The Bible doesn’t object to same-sex love; it objects to same sex…sex.

It also objects to many other kinds of sex – between unmarried men and women; between men and women married to other people; between people who have divorced other people; between parents and their children of any age; between brothers and sisters of any age; between adults and minors; between minors; between the living and the dead; between human beings and animals; between groups of human beings; between people consecrated to abstinence….

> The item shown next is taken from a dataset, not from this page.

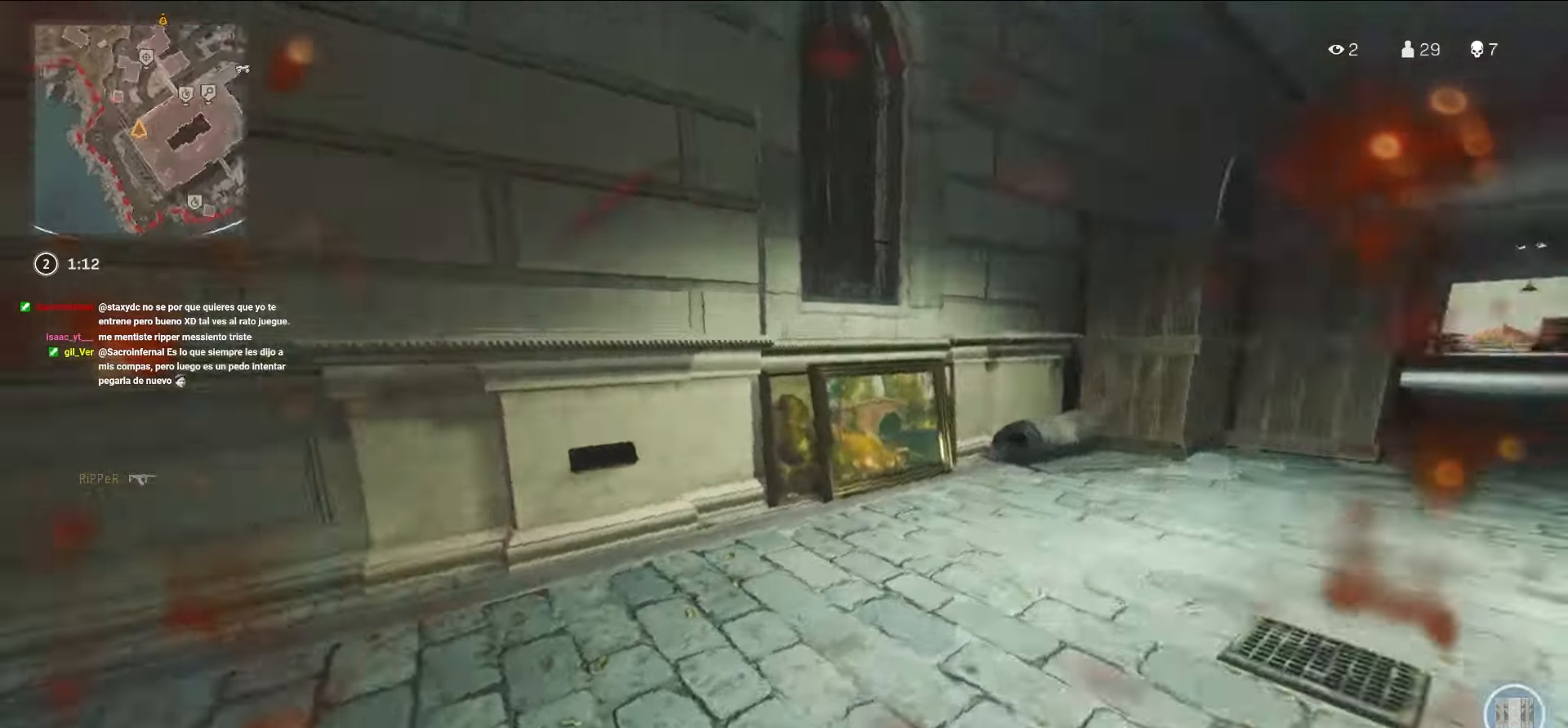
{"buttons": [], "left_stick": "up", "right_stick": "center", "events": [[17, "CIRCLE", "down"], [100, "CIRCLE", "up"], [134, "left_stick", "up"], [167, "right_stick", "center"], [350, "right_stick", "up-left"], [500, "right_stick", "center"]]}
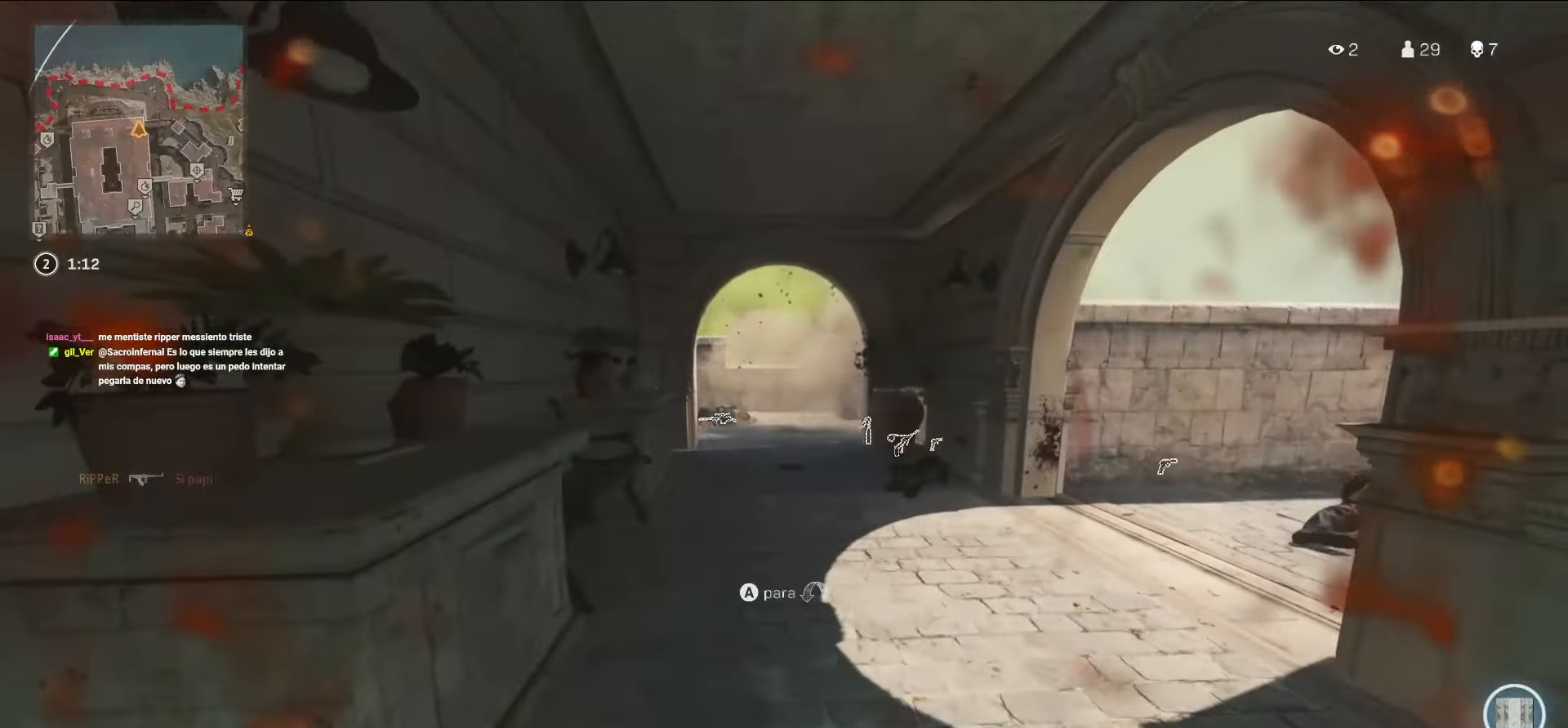
{"buttons": [], "left_stick": "up", "right_stick": "center", "events": [[134, "right_stick", "right"], [267, "right_stick", "center"]]}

All these millions of people have managed to refrain from sex in all these forbidden situations,  for centuries, without suffering inhumanly…or even making it an issue.

They’ve also managed to fill their lives with love.

Love is not sex and conflating the two produces the propaganda of the homosexual activists.

Thus, perhaps, it is not sex, but instruction in semantics, that Monsignor truly needs.

4 thoughts on “Homosexuality At Center Of Upcoming Synod

  1. I agree with your general sentiment here. Not that I think homosexuality is immoral. I am neither a Catholic nor a theist. But what I am against is the idea that ‘This moral code that I believe in causes me to sacrifice more than I would like to, and therefore I will replace it with a watered down version for my own convenience.’
    If one truly believes in the Catholic moral code, then follow it! Some parts of any moral code are pleasing to us, and other parts are not. So what? If one wants to live a life that fulfills whatever you want to fulfill, including sexual desire, then do so within whatever you honestly believe is moral. This watering down seems a result of the culture of narcissistic humanism that has infected us.

    • Yes, me too.

      or.. (cough) I as well.
      I am not a Catholic, but I still think – from observation and not solely from Christian teaching – that homosexuality is disordered. Not any more disordered than lying, raging, tom-catting, or cheating, of course.
      But my main problem is why people want to call themselves Catholic and then play tennis with the net down.
      Go make up your own game.
      But the reason is they want the prestige accumulated by the word “Christian” or Catholic.
      It’s good advertising for whatever shoddy goods they’re actually selling.
      Personally, a religion that didn’t demand a lot from me would not be worth my time.
      I can do that on my own steam – no need for God for that.

      • I agree, people want the prestige with certain labels, like Catholic. They also want the prestige of being labeled a ‘good person’. But that term comes loaded with all sorts of connotations of self sacrifice. To me, being a ‘good person’ doesn’t really mean anything anymore because it costs nothing.

        • Yes, like “nice.”
          What does “nice” in the world mean today?
          Someone who never offends.
          Now, if one is saintly and so filled with charity that nothing truly offends one, that is something else.
          But the average person is “nice” so that he doesn’t tread on powerful toes or because he is too weak to defend his beliefs.